- Source data
#####
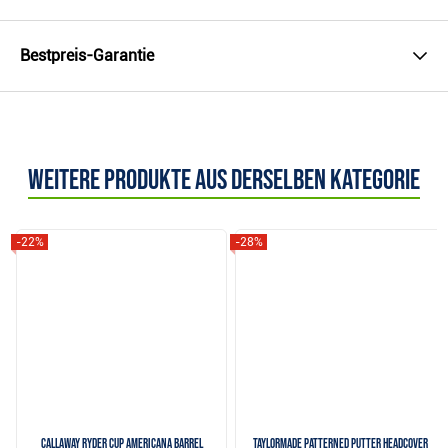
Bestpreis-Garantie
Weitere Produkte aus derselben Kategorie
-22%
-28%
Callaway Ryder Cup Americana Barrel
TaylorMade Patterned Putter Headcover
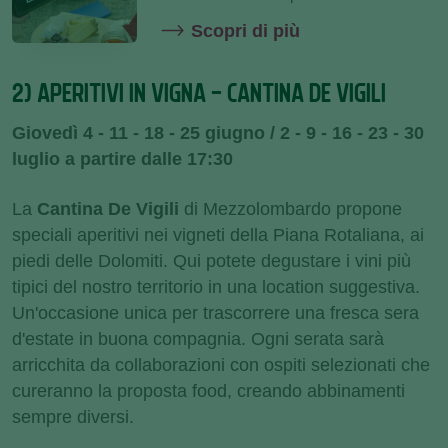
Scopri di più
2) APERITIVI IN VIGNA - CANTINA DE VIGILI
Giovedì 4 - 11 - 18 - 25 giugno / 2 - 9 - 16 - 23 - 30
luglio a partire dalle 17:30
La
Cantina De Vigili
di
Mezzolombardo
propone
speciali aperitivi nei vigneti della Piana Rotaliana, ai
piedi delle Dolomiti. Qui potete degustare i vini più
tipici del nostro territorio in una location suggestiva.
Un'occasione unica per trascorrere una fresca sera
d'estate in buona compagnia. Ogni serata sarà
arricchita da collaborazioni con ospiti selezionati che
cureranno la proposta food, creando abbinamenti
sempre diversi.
#####
- Task instructions
Without including the pictures, return each record above exactly as it stands.

- Answer to this problem
Bestpreis-Garantie
Weitere Produkte aus derselben Kategorie
-22%
-28%
Callaway Ryder Cup Americana Barrel
TaylorMade Patterned Putter Headcover
Scopri di più
2) APERITIVI IN VIGNA - CANTINA DE VIGILI
Giovedì 4 - 11 - 18 - 25 giugno / 2 - 9 - 16 - 23 - 30
luglio a partire dalle 17:30
La
Cantina De Vigili
di
Mezzolombardo
propone
speciali aperitivi nei vigneti della Piana Rotaliana, ai
piedi delle Dolomiti. Qui potete degustare i vini più
tipici del nostro territorio in una location suggestiva.
Un'occasione unica per trascorrere una fresca sera
d'estate in buona compagnia. Ogni serata sarà
arricchita da collaborazioni con ospiti selezionati che
cureranno la proposta food, creando abbinamenti
sempre diversi.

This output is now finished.